_HOW TO COMPLETE THIS TASK:_
Reproduce each of the following lines word for word, omitting the pictures from your answer.

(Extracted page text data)
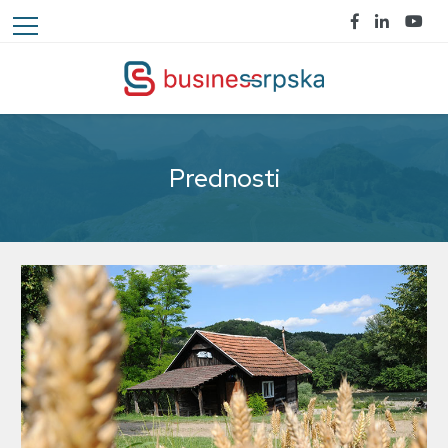
Prednosti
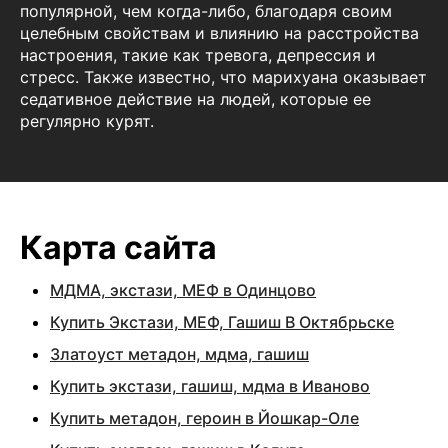
популярной, чем когда-либо, благодаря своим
целебным свойствам и влиянию на расстройства
настроения, такие как тревога, депрессия и
стресс. Также известно, что марихуана оказывает
седативное действие на людей, которые ее
регулярно курят.
Карта сайта
МДМА, экстази, МЕФ в Одинцово
Купить Экстази, МЕФ, Гашиш В Октябрьске
Златоуст метадон, мдма, гашиш
Купить экстази, гашиш, мдма в Иваново
Купить метадон, героин в Йошкар-Оле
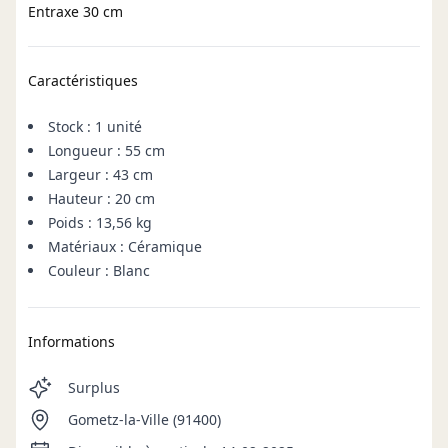
Entraxe 30 cm
Caractéristiques
Stock : 1 unité
Longueur : 55 cm
Largeur : 43 cm
Hauteur : 20 cm
Poids : 13,56 kg
Matériaux : Céramique
Couleur : Blanc
Informations
Surplus
Gometz-la-Ville (91400)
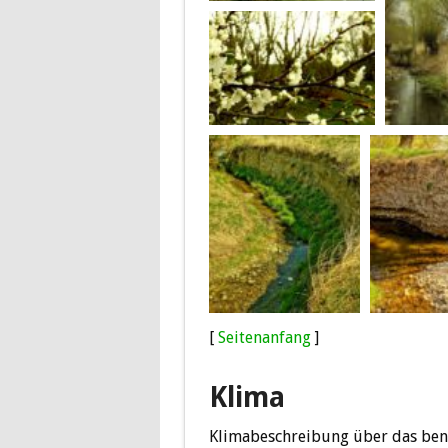
[
Seitenanfang
]
Klima
Klimabeschreibung über das ben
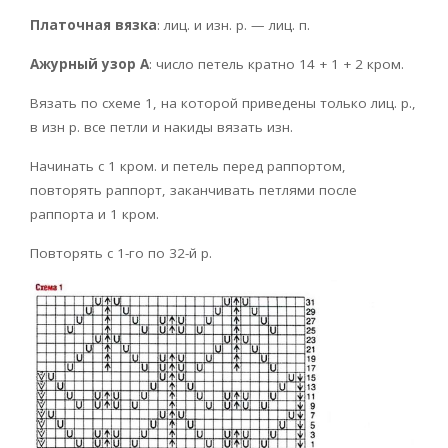
Платочная вязка
: лиц. и изн. р. — лиц. п.
Ажурный узор А
: число петель кратно 14 + 1 + 2 кром.
Вязать по схеме 1, на которой приведены только лиц. р.,
в изн р. все петли и накиды вязать изн.
Начинать с 1 кром. и петель перед раппортом,
повторять раппорт, заканчивать петлями после
раппорта и 1 кром.
Повторять с 1-го по 32-й р.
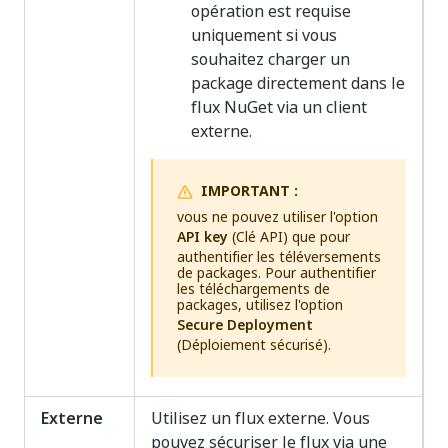
opération est requise
uniquement si vous
souhaitez charger un
package directement dans le
flux NuGet via un client
externe.
IMPORTANT :
vous ne pouvez utiliser l'option
API key
(Clé API) que pour
authentifier les téléversements
de packages. Pour authentifier
les téléchargements de
packages, utilisez l'option
Secure Deployment
(Déploiement sécurisé).
Externe
Utilisez un flux externe. Vous
pouvez sécuriser le flux via une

_EXERCISE ANSWER:_
Prednosti
популярной, чем когда-либо, благодаря своим
целебным свойствам и влиянию на расстройства
настроения, такие как тревога, депрессия и
стресс. Также известно, что марихуана оказывает
седативное действие на людей, которые ее
регулярно курят.
Карта сайта
МДМА, экстази, МЕФ в Одинцово
Купить Экстази, МЕФ, Гашиш В Октябрьске
Златоуст метадон, мдма, гашиш
Купить экстази, гашиш, мдма в Иваново
Купить метадон, героин в Йошкар-Оле
Entraxe 30 cm
Caractéristiques
Stock : 1 unité
Longueur : 55 cm
Largeur : 43 cm
Hauteur : 20 cm
Poids : 13,56 kg
Matériaux : Céramique
Couleur : Blanc
Informations
Surplus
Gometz-la-Ville (91400)
[
Seitenanfang
]
Klima
Klimabeschreibung über das ben
Платочная вязка
: лиц. и изн. р. — лиц. п.
Ажурный узор А
: число петель кратно 14 + 1 + 2 кром.
Вязать по схеме 1, на которой приведены только лиц. р.,
в изн р. все петли и накиды вязать изн.
Начинать с 1 кром. и петель перед раппортом,
повторять раппорт, заканчивать петлями после
раппорта и 1 кром.
Повторять с 1-го по 32-й р.
opération est requise
uniquement si vous
souhaitez charger un
package directement dans le
flux NuGet via un client
externe.
IMPORTANT :
vous ne pouvez utiliser l'option
API key
(Clé API) que pour
authentifier les téléversements
de packages. Pour authentifier
les téléchargements de
packages, utilisez l'option
Secure Deployment
(Déploiement sécurisé).
Externe
Utilisez un flux externe. Vous
pouvez sécuriser le flux via une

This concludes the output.